STORY BY LISA ZAHNER, (Week of August 29, 2013)

As Vero Beach electric customers try to keep cool during another sweltering summer, paying rates nearly 40 percent higher than those charged by Florida Power and Light, they may become even more steamed to learn they were surcharged an extra $13.3 million four years ago to help pay off nearly a quarter of a billion dollars in gambling losses by staffers at the Florida Municipal Power Agency.

Those losses, fully disclosed last week at a meeting of FMPA member cities, resulted after the municipal electric cooperative’s staff persuaded member cities to let it try to beat Wall Street sharks and big-time energy traders at the game of betting on the future price of natural gas.

FMPA spokesman Mark McCain explained Vero’s portion of the hedging losses.

“Vero Beach was purchasing power from the All-Requirements Project from the start of hedging in fiscal 2003 through Dec. 31, 2009. As I mentioned, our hedging program broke even (actually a little positive) through fiscal October 2008, at which time Vero was benefitting, but fiscal 2009 was a difficult year due to the drastic changes in the national economy,” McCain said.

“The hedged-to-market difference through December 2009 (when Vero extricated itself from a program that went on to lose another $100 million) was negative $133 million. At the time, Vero Beach was approximately 10% of the All-Requirements Project, so one could say approximately $13.3 million was Vero’s portion.”

McCain objected to the use of the word speculation with regard to the FMPA’s hedging.

“Our hedging activities were not speculation, as some people have insinuated,” McCain told Vero Beach 32963.

“Our goal was to mitigate price fluctuations in our largest single expense to stabilize costs for our customers. Risk management is the goal.”

Vero Beach Councilwoman and FMPA Board Member Pilar Turner, an engineer with a degree in finance who spent much of her career in the oil and gas industry, disagrees.

“When your positions are that far apart and you have no way to cover them, that’s speculation,” Turner said. “Instead of trying to find cost-saving measures, they tried to find financial gain.”

Jacksonville Beach City Manager George Forbes, whose city-owned Beaches Energy Services provides power to 34,000 customers, about the same number as Vero, voiced his distress over the hedging at last week’s meeting in Orlando as a staffer made a presentation about the FMPA’s hedging track record.

“Maybe you should run for Congress, because I’ve never seen anybody tap dance around the issue like that.
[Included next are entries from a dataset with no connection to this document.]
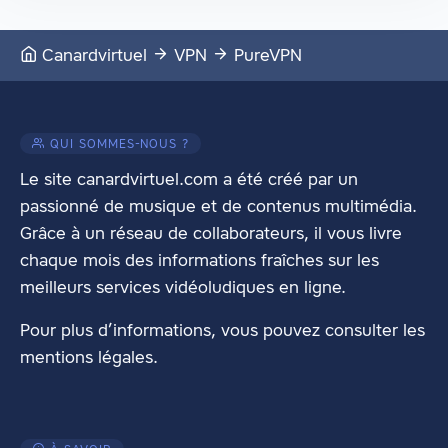
Canardvirtuel
VPN
PureVPN
QUI SOMMES-NOUS ?
Le site canardvirtuel.com a été créé par un
passionné de musique et de contenus multimédia.
Grâce à un réseau de collaborateurs, il vous livre
chaque mois des informations fraîches sur les
meilleurs services vidéoludiques en ligne.
Pour plus d’informations, vous pouvez consulter les
mentions légales
.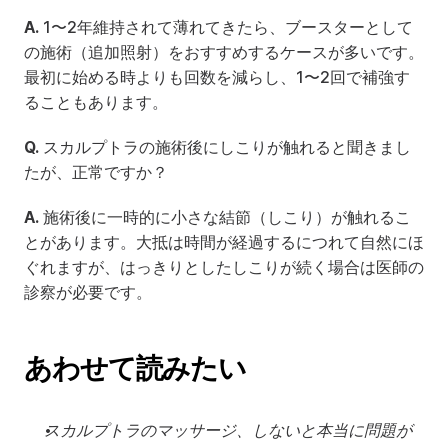
A.
 1〜2年維持されて薄れてきたら、ブースターとして
の施術（追加照射）をおすすめするケースが多いです。
最初に始める時よりも回数を減らし、1〜2回で補強す
ることもあります。
Q.
 スカルプトラの施術後にしこりが触れると聞きまし
たが、正常ですか？
A.
 施術後に一時的に小さな結節（しこり）が触れるこ
とがあります。大抵は時間が経過するにつれて自然にほ
ぐれますが、はっきりとしたしこりが続く場合は医師の
診察が必要です。
あわせて読みたい
スカルプトラのマッサージ、しないと本当に問題が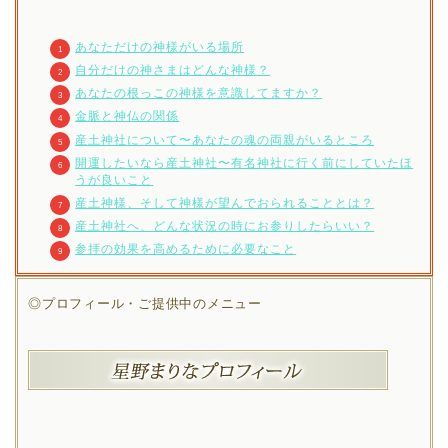
あなただけの神様がいる場所
自分だけの神さまはどんな神様？
あなたの根っこの神様を意識してますか？
金脈と神仏の関係
産土神社について〜あなたの魂の両親がいるところ
開運したいなら産土神社〜有名神社に行く前にしていたほ
うが良いこと
産土神様、そして神様が望んでおられることとは？
産土神社へ、どんな状況の時にお参りしたらいい？
参拝の効果を高めるために必要なこと
◎プロフィール・ご提供中のメニュー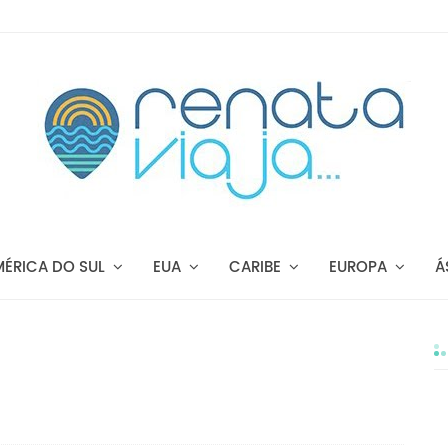
MÉRICA DO SUL
EUA
CARIBE
EUROPA
Á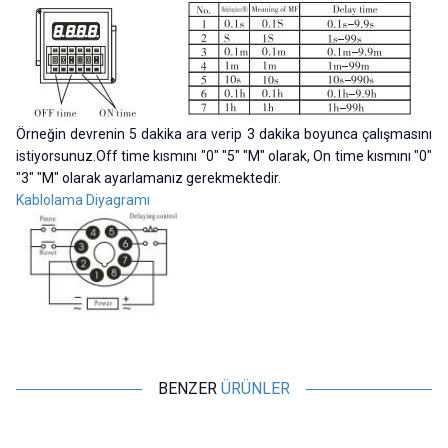
Örneğin devrenin 5 dakika ara verip 3 dakika boyunca çalışmasını
istiyorsunuz.Off time kısmını "0" "5" "M" olarak, On time kısmını "0"
"3" "M" olarak ayarlamanız gerekmektedir.
Kablolama Diyagramı
BENZER
ÜRÜNLER
Motorobit
Motorobit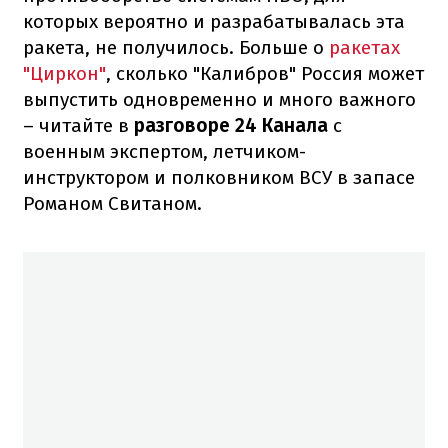
которых вероятно и разрабатывалась эта
ракета, не получилось. Больше о
ракетах
"Циркон"
, сколько "Калибров" Россия может
выпустить одновременно и много важного
– читайте в
разговоре 24 Канала
с
военным экспертом, летчиком-
инструктором и полковником ВСУ в запасе
Романом Свитаном.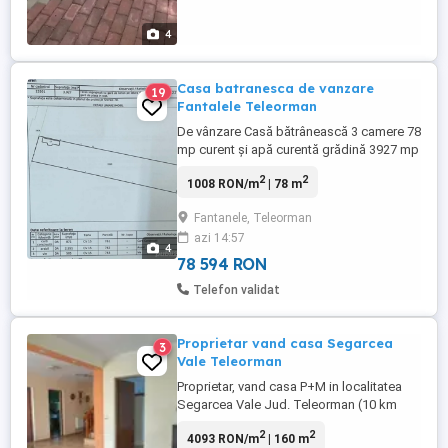
4
Casa batranesca de vanzare
19
Fantalele Teleorman
De vânzare Casă bătrânească 3 camere 78
mp curent și apă curentă grădină 3927 mp
drum asfaltat până la poarta cadastru
2
2
1008 RON/m
| 78 m
Fantanele, Teleorman
azi 14:57
4
78 594 RON
Telefon validat
Proprietar vand casa Segarcea
3
Vale Teleorman
Proprietar, vand casa P+M in localitatea
Segarcea Vale Jud. Teleorman (10 km
distanta de Turnu Magurele, 56 km
2
2
4093 RON/m
| 160 m
distanta de Alexandria, 140 km distanta de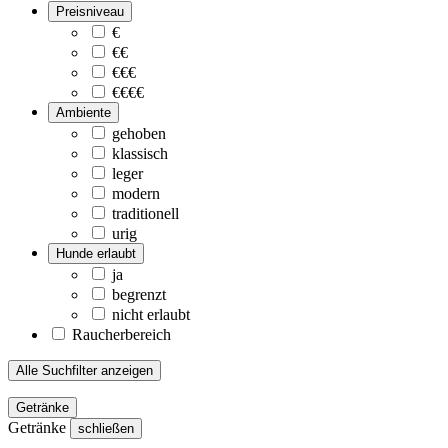
Preisniveau
€
€€
€€€
€€€€
Ambiente
gehoben
klassisch
leger
modern
traditionell
urig
Hunde erlaubt
ja
begrenzt
nicht erlaubt
Raucherbereich
Alle Suchfilter anzeigen
Getränke
Getränke
schließen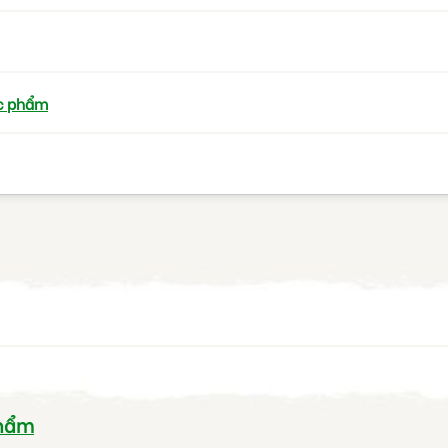
ực phẩm
phẩm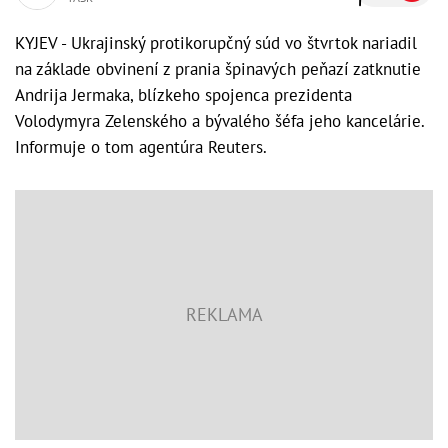
KYJEV - Ukrajinský protikorupčný súd vo štvrtok nariadil
na základe obvinení z prania špinavých peňazí zatknutie
Andrija Jermaka, blízkeho spojenca prezidenta
Volodymyra Zelenského a bývalého šéfa jeho kancelárie.
Informuje o tom agentúra Reuters.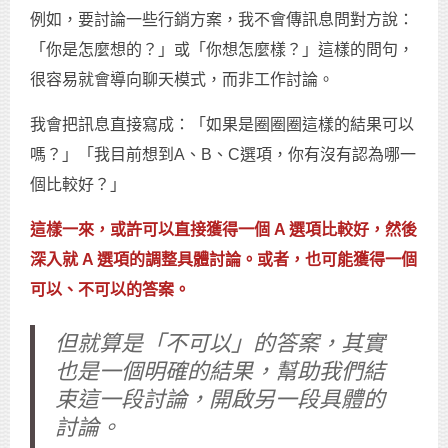
例如，要討論一些行銷方案，我不會傳訊息問對方說：
「你是怎麼想的？」或「你想怎麼樣？」這樣的問句，
很容易就會導向聊天模式，而非工作討論。
我會把訊息直接寫成：「如果是圈圈圈這樣的結果可以
嗎？」「我目前想到A、B、C選項，你有沒有認為哪一
個比較好？」
這樣一來，或許可以直接獲得一個 A 選項比較好，然後
深入就 A 選項的調整具體討論。或者，也可能獲得一個
可以、不可以的答案。
但就算是「不可以」的答案，其實
也是一個明確的結果，幫助我們結
束這一段討論，開啟另一段具體的
討論。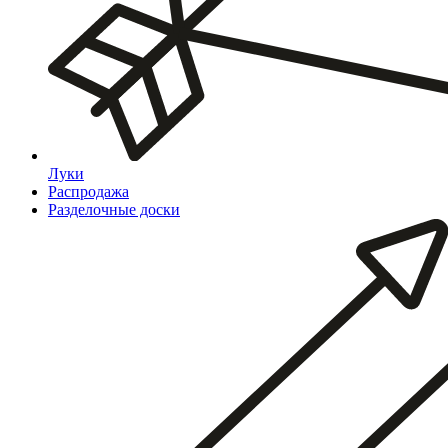
Луки
Распродажа
Разделочные доски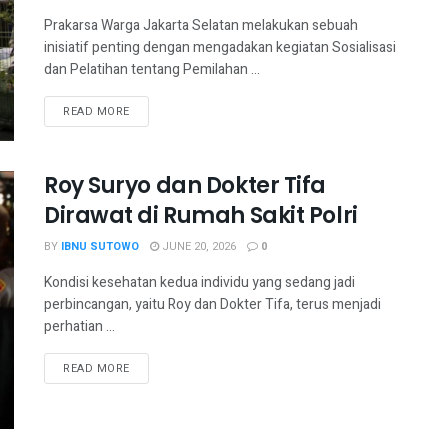
Prakarsa Warga Jakarta Selatan melakukan sebuah
inisiatif penting dengan mengadakan kegiatan Sosialisasi
dan Pelatihan tentang Pemilahan ...
READ MORE
Roy Suryo dan Dokter Tifa
Dirawat di Rumah Sakit Polri
BY
IBNU SUTOWO
JUNE 20, 2026
0
Kondisi kesehatan kedua individu yang sedang jadi
perbincangan, yaitu Roy dan Dokter Tifa, terus menjadi
perhatian ...
READ MORE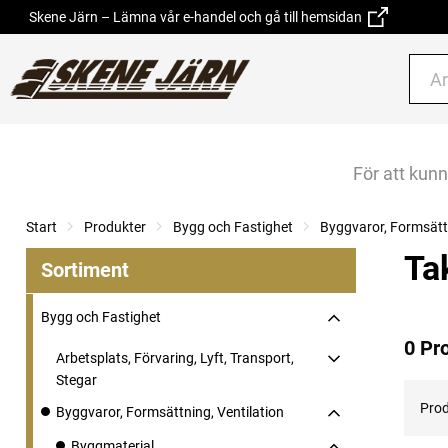
Skene Järn – Lämna vår e-handel och gå till hemsidan
För att kun
Start
Produkter
Bygg och Fastighet
Byggvaror, Formsättn
Ta
Sortiment
Bygg och Fastighet
0 Pr
Arbetsplats, Förvaring, Lyft, Transport,
Stegar
Prod
Byggvaror, Formsättning, Ventilation
Byggmaterial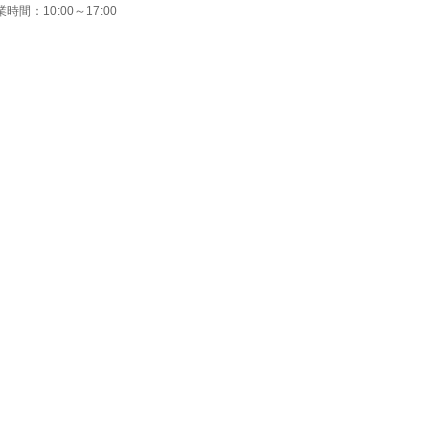
時間：10:00～17:00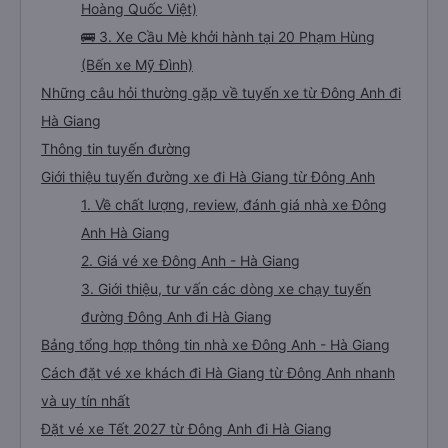
Hoàng Quốc Việt)
🚌 3. Xe Cầu Mè khởi hành tại 20 Phạm Hùng
(Bến xe Mỹ Đình)
Những câu hỏi thường gặp về tuyến xe từ Đông Anh đi
Hà Giang
Thông tin tuyến đường
Giới thiệu tuyến đường xe đi Hà Giang từ Đông Anh
1. Về chất lượng, review, đánh giá nhà xe Đông
Anh Hà Giang
2. Giá vé xe Đông Anh - Hà Giang
3. Giới thiệu, tư vấn các dòng xe chạy tuyến
đường Đông Anh đi Hà Giang
Bảng tổng hợp thông tin nhà xe Đông Anh - Hà Giang
Cách đặt vé xe khách đi Hà Giang từ Đông Anh nhanh
và uy tín nhất
Đặt vé xe Tết 2027 từ Đông Anh đi Hà Giang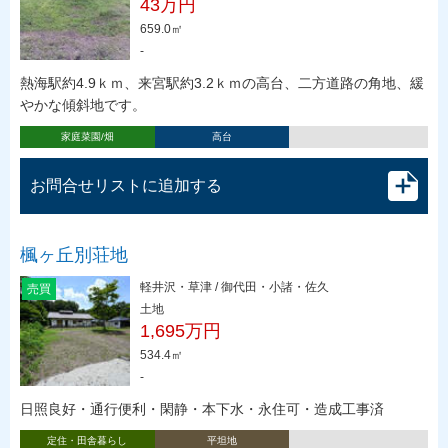
43万円
659.0㎡
-
熱海駅約4.9ｋｍ、来宮駅約3.2ｋｍの高台、二方道路の角地、緩
やかな傾斜地です。
家庭菜園/畑
高台
お問合せリストに追加する
楓ヶ丘別荘地
軽井沢・草津 / 御代田・小諸・佐久
売買
土地
1,695万円
534.4㎡
-
日照良好・通行便利・閑静・本下水・永住可・造成工事済
定住・田舎暮らし
平坦地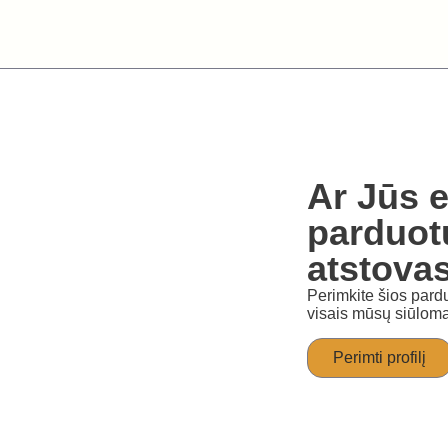
Ar Jūs e
parduot
atstova
Perimkite šios pardu
visais mūsų siūloma
Perimti profilį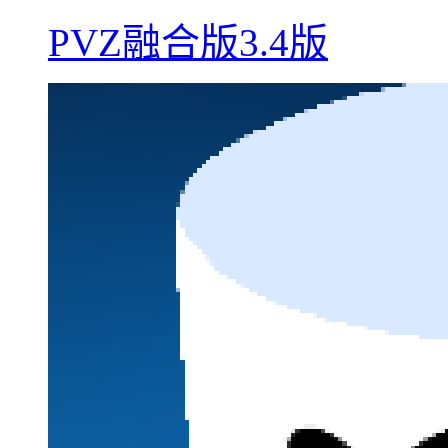
PVZ融合版3.4版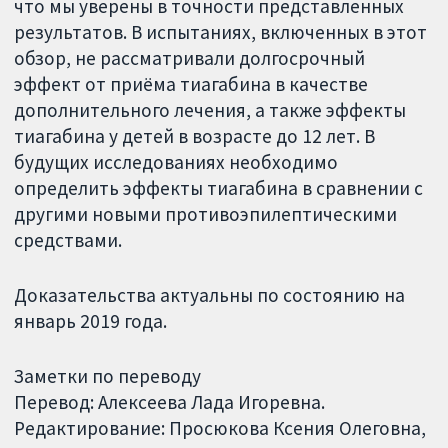
что мы уверены в точности представленных
результатов. В испытаниях, включенных в этот
обзор, не рассматривали долгосрочный
эффект от приёма тиагабина в качестве
дополнительного лечения, а также эффекты
тиагабина у детей в возрасте до 12 лет. В
будущих исследованиях необходимо
определить эффекты тиагабина в сравнении с
другими новыми противоэпилептическими
средствами.
Доказательства актуальны по состоянию на
январь 2019 года.
Заметки по переводу
Перевод: Алексеева Лада Игоревна.
Редактирование: Просюкова Ксения Олеговна,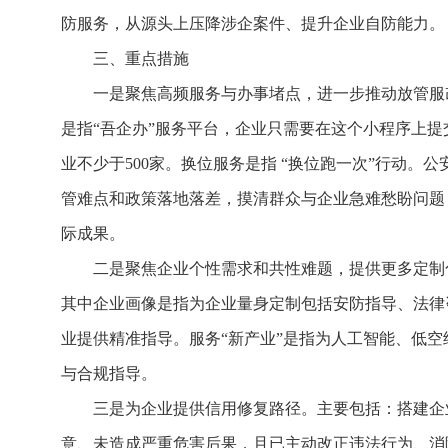
防服务，从源头上压降涉企案件、提升企业自防能力。
三、重点措施
一是聚焦高频服务与办事堵点，进一步推动放管服
是指“吾企办”服务平台，企业只需要在这个小程序上提
业不少于500家。换位服务是指 “换位跑一次”行动
管难点和政策落地落差，摸清群众与企业急难愁盼问题
际成果。
二是聚焦企业个性需求和共性难题，提供更多定制
其中企业画像是指为企业量身定制包括安防指导、法律咨
业提供精准指导。服务“新产业”是指为人工智能、低
与合规指导。
三是为企业提供信用修复路径。主要包括：搭建企
意、未造成严重危害后果，且已主动改正违法行为、消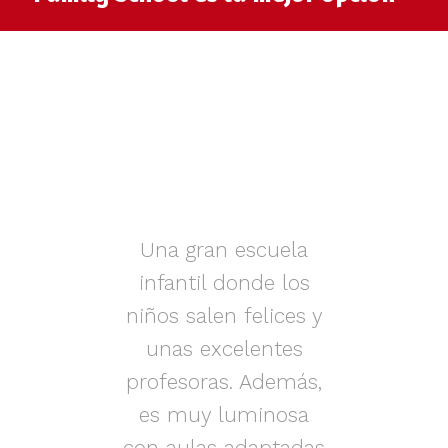
muy
Una gran escuela
infantil donde los
az.
niños salen felices y
in
iños
unas excelentes
i
on
profesoras. Además,
s.
es muy luminosa
en
con aulas adaptadas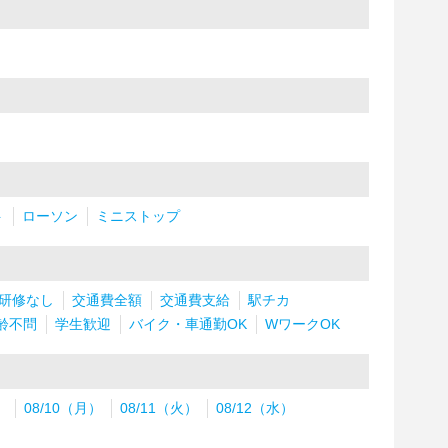
ト
ローソン
ミニストップ
研修なし
交通費全額
交通費支給
駅チカ
齢不問
学生歓迎
バイク・車通勤OK
WワークOK
）
08/10（月）
08/11（火）
08/12（水）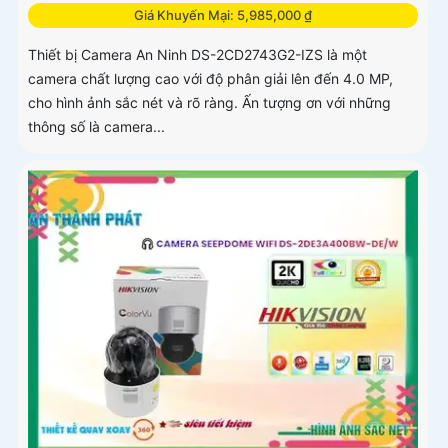
Giá Khuyến Mại: 5,985,000 ₫
Thiết bị Camera An Ninh DS-2CD2743G2-IZS là một
camera chất lượng cao với độ phân giải lên đến 4.0 MP,
cho hình ảnh sắc nét và rõ ràng. Ấn tượng ơn với những
thông số là camera...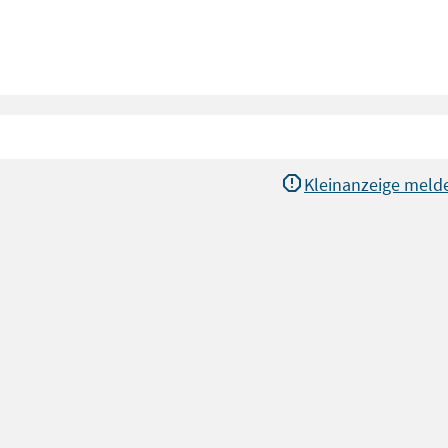
Kleinanzeige meld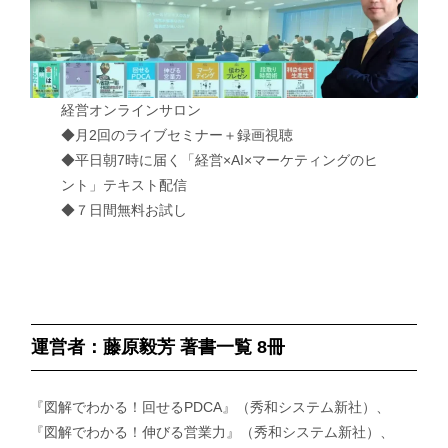
経営オンラインサロン
◆月2回のライブセミナー＋録画視聴
◆平日朝7時に届く「経営×AI×マーケティングのヒ
ント」テキスト配信
◆７日間無料お試し
運営者：藤原毅芳 著書一覧 8冊
『図解でわかる！回せるPDCA』（秀和システム新社）、
『図解でわかる！伸びる営業力』（秀和システム新社）、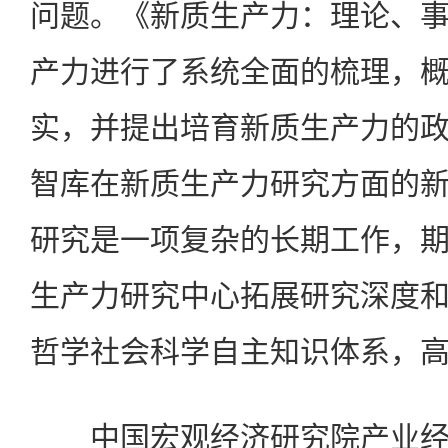
问题。《新质生产力：理论、
产力进行了系统全面的梳理，
实，并提出培育新质生产力的
智库在新质生产力研究方面的
研究是一项复杂的长期工作，
生产力研究中心拓展研究深度
哲学社会科学自主知识体系，
中国宏观经济研究院产业经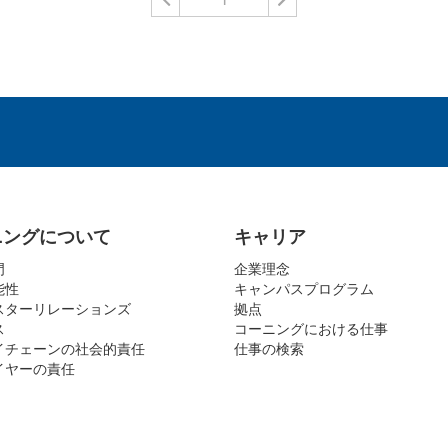
ニングについて
キャリア
門
企業理念
能性
キャンパスプログラム
スターリレーションズ
拠点
ス
コーニングにおける仕事
イチェーンの社会的責任
仕事の検索
イヤーの責任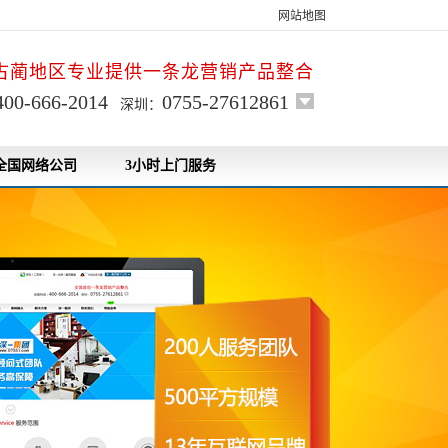
网站地图
古蔺地区专业提供一条龙营销产品整合
400-666-2014
0755-27612861
深圳：
全国网络公司
3小时上门服务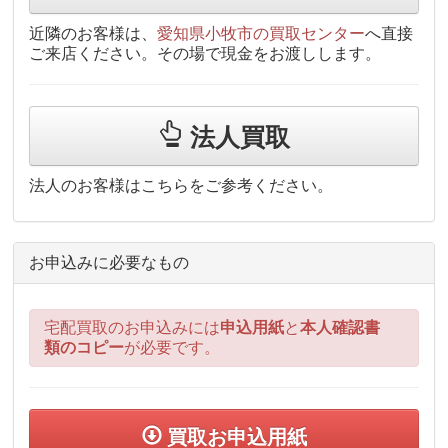
近隣のお客様は、
愛知県小牧市の買取センター
へ直接
ご来店ください。その場で現金をお渡しします。
法人買取
法人のお客様はこちらをご参考ください。
お申込みに必要なもの
宅配買取のお申込みには
申込用紙
と
本人確認書
類のコピー
が必要です。
買取お申込用紙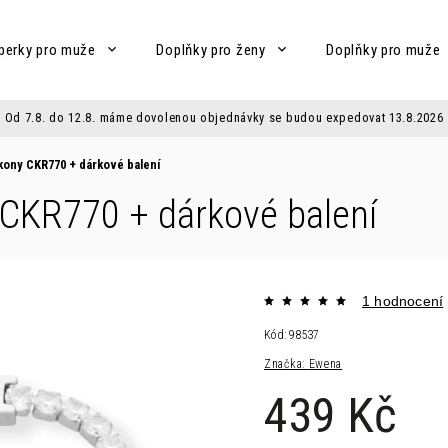
perky pro muže
Doplňky pro ženy
Doplňky pro muže
Od 7.8. do 12.8. máme dovolenou objednávky se budou expedovat 13.8.2026
rkony CKR770
+ dárkové balení
y CKR770
+ dárkové balení
1 hodnocení
Kód:
98537
Značka:
Ewena
439 Kč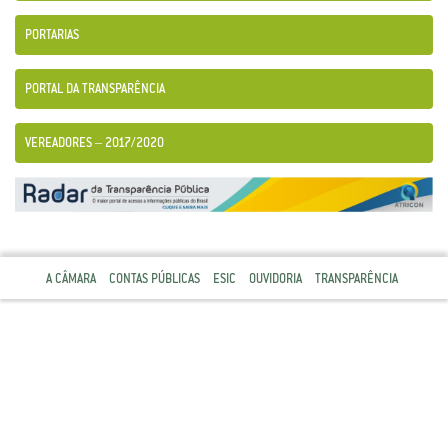
PORTARIAS
PORTAL DA TRANSPARÊNCIA
VEREADORES – 2017/2020
A CÂMARA
CONTAS PÚBLICAS
ESIC
OUVIDORIA
TRANSPARÊNCIA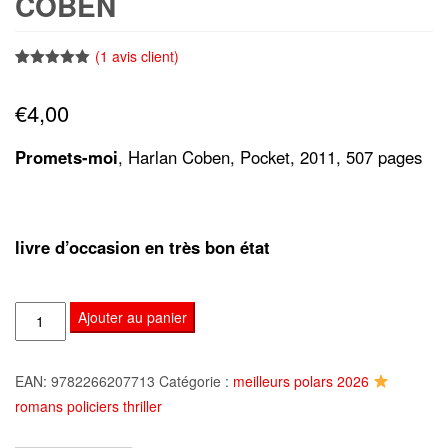
COBEN
(
1
avis client)
Noté
1
5.00
sur 5
€
4,00
basé sur
notation
client
Promets-moi
, Harlan Coben, Pocket, 2011, 507 pages
livre d’occasion en très bon état
quantité
Ajouter au panier
de
Promets-
EAN:
9782266207713
Catégorie :
meilleurs polars 2026
moi,
romans policiers thriller
Harlan
Coben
By following the staff, we have lost $236 million and $28 million of that is my money and that gets real personal,” Forbes said.

“It’s going to be very difficult for me to forgive the losses. If we’re going to hedge, I think we’ve proven that this staff shouldn’t be doing it for us,” he said.

While the remaining members of the FMPA’s All-Requirements Project belatedly voted 10-2 last week to stop the insanity of hedging, that decision is unlikely to lower municipal electric rates in Florida.

FMPA officials said natural gas prices are at “historic lows” hovering between $3 and $3.50 per unit after spiking to more than $13 per unit in 2008. But natural gas prices have begun to creep up, and the word from the FMPA staff to members last week was “if prices go up, your rates will increase.”

Vero’s problem is compounded by the increased wholesale power costs it is being charged by the Orlando Utilities Commission.

The contract Vero entered into with OUC three years ago had a built-in 3 percent annual hike, which has since resulted in a nearly 10 percent increase in rates. 

And OUC has also been able under this contract to pass along to Vero high costs it has incurred related to staffing and upkeep of its coal-fired plants – including $55 million for new scrubbers, according to public records – despite the fact that it’s cost-prohibitive to produce electricity from coal right now.

These are among the reasons why both the Indian River Board of County Commissioners and the Indian River Shores Town Council voted last week to hire lobbyists to educate government leaders statewide about the plight of customers like those on the Vero electric system.